The first U.S. patent law authorized the secretary of state, secretary of war, and attorney general (at that time Thomas Jefferson, Henry Knox, and Edmund Randolph, respectively), or any two of them, to grant a patent to an inventor if they deemed an invention or discovery “sufficiently useful and important.” By 1793, the process was considered to be too burdensome on the secretary of state, and the law was changed to eliminate examination; patents were thereafter granted simply upon submission of a written description, a model of the invention (if appropriate), and payment of a $30 fee. (Examination was reinstated in 1836.)

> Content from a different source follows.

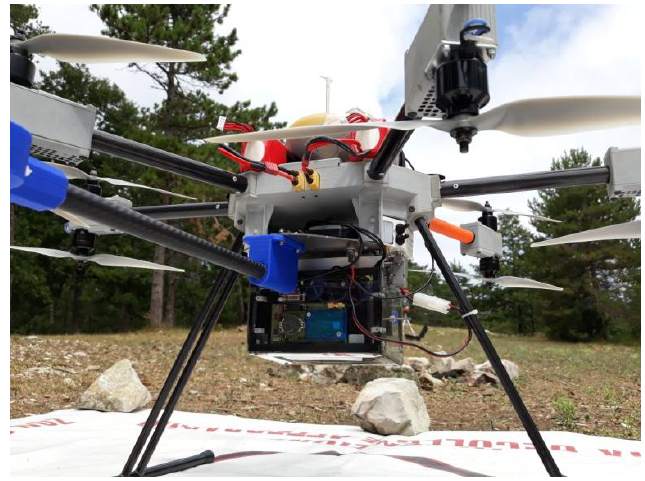
Figure 3. The LiDAR system mounted in the hexa-coaxial rotor UAV with the sensors isolated by the case containing the laser scanner, the GNSS/INS, the GNSS RTK receiver, and antennas.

It is not surprising to see that Thomas Jefferson was involved in the implementation of the first federal patent laws. As a child visiting Monticello, I was fascinated by the breadth of his interests and creativity. In the entrance hall of the home is this sensational still working clock that has cannon balls hanging on both sides of the doorway that show the day of the week and the time. Although I don’t recall seeing it, I do remember the tour guide mentioning that he had invented a macaroni machine. So, surely Thomas Jefferson must have applied for and obtained patents on some of his inventions. To my surprise, Jefferson was never issued a patent. In fact, with one of his more important inventions, an improvement of the wooden plow, he openly encouraged the public duplication of the invention, claiming that it should be for the public good and not for the advancement of the inventor.
Actually, I found that Abraham Lincoln was the only president to hold a U.S. patent. In 1849, while serving as an Illinois congressman, Lincoln was issued a patent for “A Device for Buoying Vessels Over Shoals.” Based on his own experience working on boats, Lincoln invented a set of bellows attached to the hull of a boat just below the water line. In shallow water, the bellows would be filled with air to float the boat higher in the water, thus escaping the traps of sandbars. Sadly, the invention was never commercialized. Apparently the added weight of the device actually increased the probability of running into sandbars, thus defeating the purpose of the invention. A model of the invention, carved by Lincoln himself, can be seen at the Smithsonian.
As I rambled through the history of our presidents and their connections with patents, I also learned that Millard Fillmore went to the patent office to study the drawings of the new cooking stove installed at the White House so that he could teach the cook how to use it. Vice President Tyler was playing marbles when he was told of President William Harrison’s death—five years before the invention of “marble scissors” that allowed for the economical mass production of marbles. When President Garfield was shot in July of 1881, the doctors were unable to locate and remove the bullet lodged in the president’s chest. Alexander Graham Bell hurriedly tried to invent a metal detector but the gadget he developed was unsuccessful and Garfield died in September from internal hemorrhage and infection. (It was observed that the Bell device may not have worked because the president was on a bed with metal springs, but no one thought to move him.)